Images are not wanted; transcribe the rest of the listing exactly.

————————

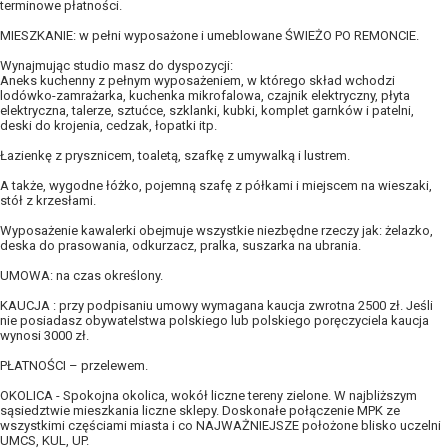
terminowe płatności.
MIESZKANIE: w pełni wyposażone i umeblowane ŚWIEŻO PO REMONCIE.
Wynajmując studio masz do dyspozycji:
Aneks kuchenny z pełnym wyposażeniem, w którego skład wchodzi
lodówko-zamrażarka, kuchenka mikrofalowa, czajnik elektryczny, płyta
elektryczna, talerze, sztućce, szklanki, kubki, komplet garnków i patelni,
deski do krojenia, cedzak, łopatki itp.
Łazienkę z prysznicem, toaletą, szafkę z umywalką i lustrem.
A także, wygodne łóżko, pojemną szafę z półkami i miejscem na wieszaki,
stół z krzesłami.
Wyposażenie kawalerki obejmuje wszystkie niezbędne rzeczy jak: żelazko,
deska do prasowania, odkurzacz, pralka, suszarka na ubrania.
UMOWA: na czas określony.
KAUCJA : przy podpisaniu umowy wymagana kaucja zwrotna 2500 zł. Jeśli
nie posiadasz obywatelstwa polskiego lub polskiego poręczyciela kaucja
wynosi 3000 zł.
PŁATNOŚCI – przelewem.
OKOLICA - Spokojna okolica, wokół liczne tereny zielone. W najbliższym
sąsiedztwie mieszkania liczne sklepy. Doskonałe połączenie MPK ze
wszystkimi częściami miasta i co NAJWAŻNIEJSZE położone blisko uczelni
UMCS, KUL, UP.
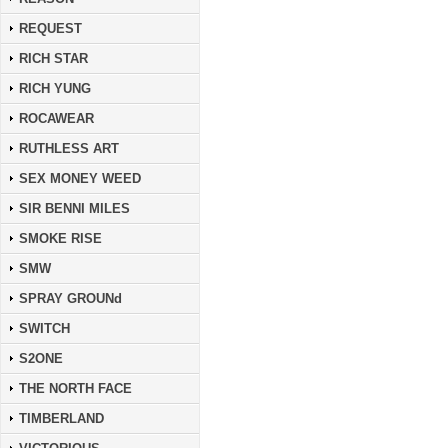
REQUEST
RICH STAR
RICH YUNG
ROCAWEAR
RUTHLESS ART
SEX MONEY WEED
SIR BENNI MILES
SMOKE RISE
SMW
SPRAY GROUNd
SWITCH
S2ONE
THE NORTH FACE
TIMBERLAND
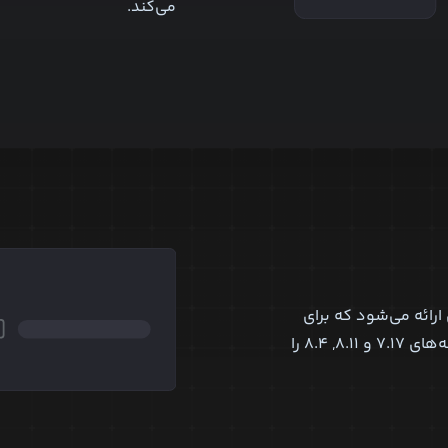
می‌کند.
ارائه می‌شود که برای
دیتابیس Elastic Search می‌توانید نسخه‌های ۷.۱۷ و ۸.۱۱, ۸.۴ را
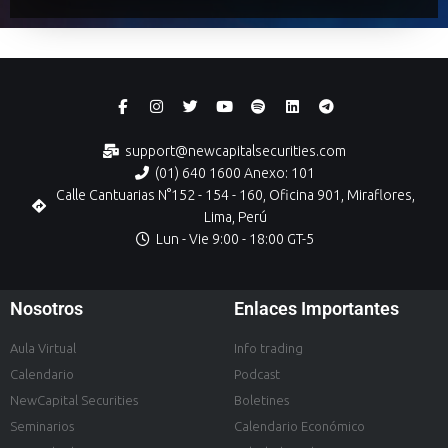
support@newcapitalsecurities.com
(01) 640 1600 Anexo: 101
Calle Cantuarias N°152 - 154 - 160, Oficina 901, Miraflores,
Lima, Perú
Lun - Vie 9:00 - 18:00 GT-5
Nosotros
Enlaces Importantes
Aula Virtual
Info trading
Calendario
Podcast
NewCapital Securities
Boletines
Seminarios
Calendario Económico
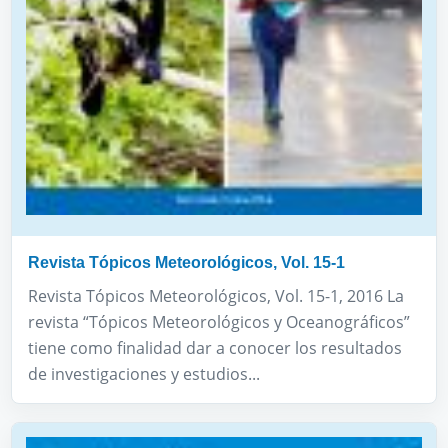
Revista Tópicos Meteorológicos, Vol. 15-1
Revista Tópicos Meteorológicos, Vol. 15-1, 2016 La
revista “Tópicos Meteorológicos y Oceanográficos”
tiene como finalidad dar a conocer los resultados
de investigaciones y estudios...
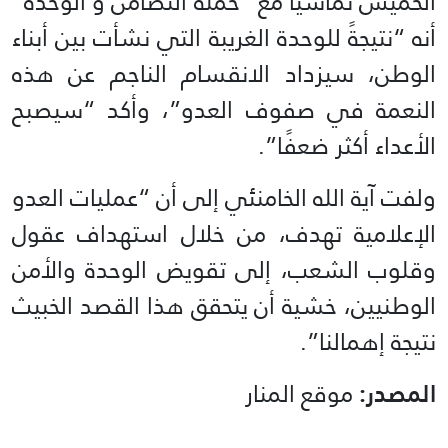
الخميس تماشيا مع “حملة التضامن و الوحدة”
أنه “نتيجةً للوحدة الغريبة التي نشأت بين أبناء
الوطن، سيزداد الانقسام الناجم عن هذه
النعمة في صفوف العدو”، وأكد “سيصبح
الأعداء أكثر ضعفًا”.
ولفت آية الله الخامنئي إلى أن “عمليات العدو
الإعلامية تهدف، من خلال استهداف عقول
وقلوب الشعب، إلى تقويض الوحدة والأمن
الوطنيين، خشية أن يتحقق هذا القصد الخبيث
نتيجة إهمالنا”.
المصدر:
موقع المنار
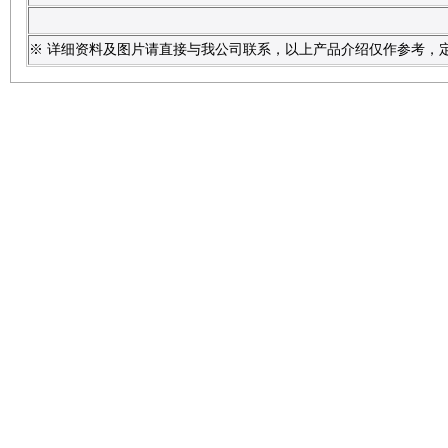
※ 详细资料及图片请直接与我公司联系，以上产品介绍仅作参考，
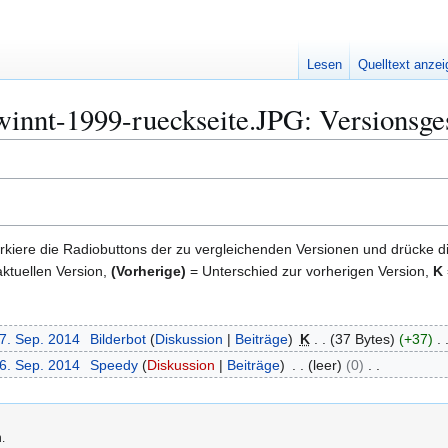
Lesen
Quelltext anze
innt-1999-rueckseite.JPG: Versionsge
kiere die Radiobuttons der zu vergleichenden Versionen und drücke d
ktuellen Version,
(Vorherige)
= Unterschied zur vorherigen Version,
K
27. Sep. 2014
Bilderbot
Diskussion
Beiträge
K
37 Bytes
+37
26. Sep. 2014
Speedy
Diskussion
Beiträge
leer
0
.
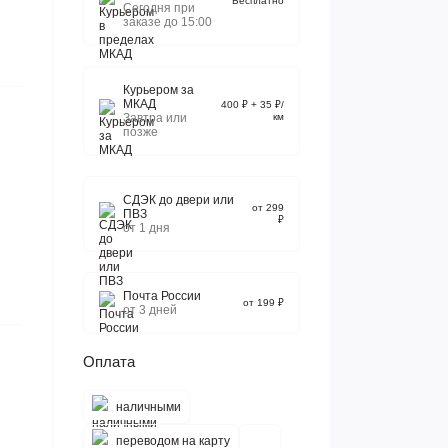
Бесплатно
Сегодня при
заказе до 15:00
Курьером за
МКАД
400 ₽ + 35 ₽/
Завтра или
км
позже
СДЭК до двери или
от 299
ПВЗ
₽
от 1 дня
Почта России
от 199 ₽
от 3 дней
Оплата
наличными
переводом на карту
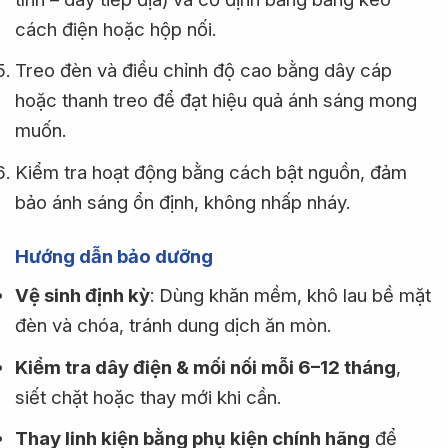
cách điện hoặc hộp nối.
Treo đèn và điều chỉnh độ cao bằng dây cáp
hoặc thanh treo để đạt hiệu quả ánh sáng mong
muốn.
Kiểm tra hoạt động bằng cách bật nguồn, đảm
bảo ánh sáng ổn định, không nhấp nháy.
Hướng dẫn bảo dưỡng
Vệ sinh định kỳ
: Dùng khăn mềm, khô lau bề mặt
đèn và chóa, tránh dung dịch ăn mòn.
Kiểm tra dây điện & mối nối mỗi 6–12 tháng
,
siết chặt hoặc thay mới khi cần.
Thay linh kiện bằng phụ kiện chính hãng
để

————————

• [Response for this exercise]:
terminowe płatności.
MIESZKANIE: w pełni wyposażone i umeblowane ŚWIEŻO PO REMONCIE.
Wynajmując studio masz do dyspozycji:
Aneks kuchenny z pełnym wyposażeniem, w którego skład wchodzi
lodówko-zamrażarka, kuchenka mikrofalowa, czajnik elektryczny, płyta
elektryczna, talerze, sztućce, szklanki, kubki, komplet garnków i patelni,
deski do krojenia, cedzak, łopatki itp.
Łazienkę z prysznicem, toaletą, szafkę z umywalką i lustrem.
A także, wygodne łóżko, pojemną szafę z półkami i miejscem na wieszaki,
stół z krzesłami.
Wyposażenie kawalerki obejmuje wszystkie niezbędne rzeczy jak: żelazko,
deska do prasowania, odkurzacz, pralka, suszarka na ubrania.
UMOWA: na czas określony.
KAUCJA : przy podpisaniu umowy wymagana kaucja zwrotna 2500 zł. Jeśli
nie posiadasz obywatelstwa polskiego lub polskiego poręczyciela kaucja
wynosi 3000 zł.
PŁATNOŚCI – przelewem.
OKOLICA - Spokojna okolica, wokół liczne tereny zielone. W najbliższym
sąsiedztwie mieszkania liczne sklepy. Doskonałe połączenie MPK ze
wszystkimi częściami miasta i co NAJWAŻNIEJSZE położone blisko uczelni
UMCS, KUL, UP.
REQUEST
RICH STAR
RICH YUNG
ROCAWEAR
RUTHLESS ART
SEX MONEY WEED
SIR BENNI MILES
SMOKE RISE
SMW
SPRAY GROUNd
SWITCH
S2ONE
THE NORTH FACE
TIMBERLAND
می‌کند.
ارائه می‌شود که برای
دیتابیس Elastic Search می‌توانید نسخه‌های ۷.۱۷ و ۸.۱۱, ۸.۴ را
support@newcapitalsecurities.com
(01) 640 1600 Anexo: 101
Calle Cantuarias N°152 - 154 - 160, Oficina 901, Miraflores,
Lima, Perú
Lun - Vie 9:00 - 18:00 GT-5
Nosotros
Enlaces Importantes
Aula Virtual
Info trading
Calendario
Podcast
NewCapital Securities
Boletines
Seminarios
Calendario Económico
Revista Tópicos Meteorológicos, Vol. 15-1
Revista Tópicos Meteorológicos, Vol. 15-1, 2016 La
revista “Tópicos Meteorológicos y Oceanográficos”
tiene como finalidad dar a conocer los resultados
de investigaciones y estudios...
الخميس تماشيا مع “حملة التضامن و الوحدة”
أنه “نتيجةً للوحدة الغريبة التي نشأت بين أبناء
الوطن، سيزداد الانقسام الناجم عن هذه
النعمة في صفوف العدو”، وأكد “سيصبح
الأعداء أكثر ضعفًا”.
ولفت آية الله الخامنئي إلى أن “عمليات العدو
الإعلامية تهدف، من خلال استهداف عقول
وقلوب الشعب، إلى تقويض الوحدة والأمن
الوطنيين، خشية أن يتحقق هذا القصد الخبيث
نتيجة إهمالنا”.
المصدر:
موقع المنار
※ 详细资料及图片请直接与我公司联系，以上产品介绍仅作参考，
Lesen
Quelltext anze
innt-1999-rueckseite.JPG: Versionsge
kiere die Radiobuttons der zu vergleichenden Versionen und drücke d
ktuellen Version,
(Vorherige)
= Unterschied zur vorherigen Version,
K
27. Sep. 2014
Bilderbot
Diskussion
Beiträge
K
37 Bytes
+37
26. Sep. 2014
Speedy
Diskussion
Beiträge
leer
0
.
Бесплатно
Сегодня при
заказе до 15:00
Курьером за
МКАД
400 ₽ + 35 ₽/
Завтра или
км
позже
СДЭК до двери или
от 299
ПВЗ
₽
от 1 дня
Почта России
от 199 ₽
от 3 дней
Оплата
наличными
переводом на карту
cách điện hoặc hộp nối.
Treo đèn và điều chỉnh độ cao bằng dây cáp
hoặc thanh treo để đạt hiệu quả ánh sáng mong
muốn.
Kiểm tra hoạt động bằng cách bật nguồn, đảm
bảo ánh sáng ổn định, không nhấp nháy.
Hướng dẫn bảo dưỡng
Vệ sinh định kỳ
: Dùng khăn mềm, khô lau bề mặt
đèn và chóa, tránh dung dịch ăn mòn.
Kiểm tra dây điện & mối nối mỗi 6–12 tháng
,
siết chặt hoặc thay mới khi cần.
Thay linh kiện bằng phụ kiện chính hãng
để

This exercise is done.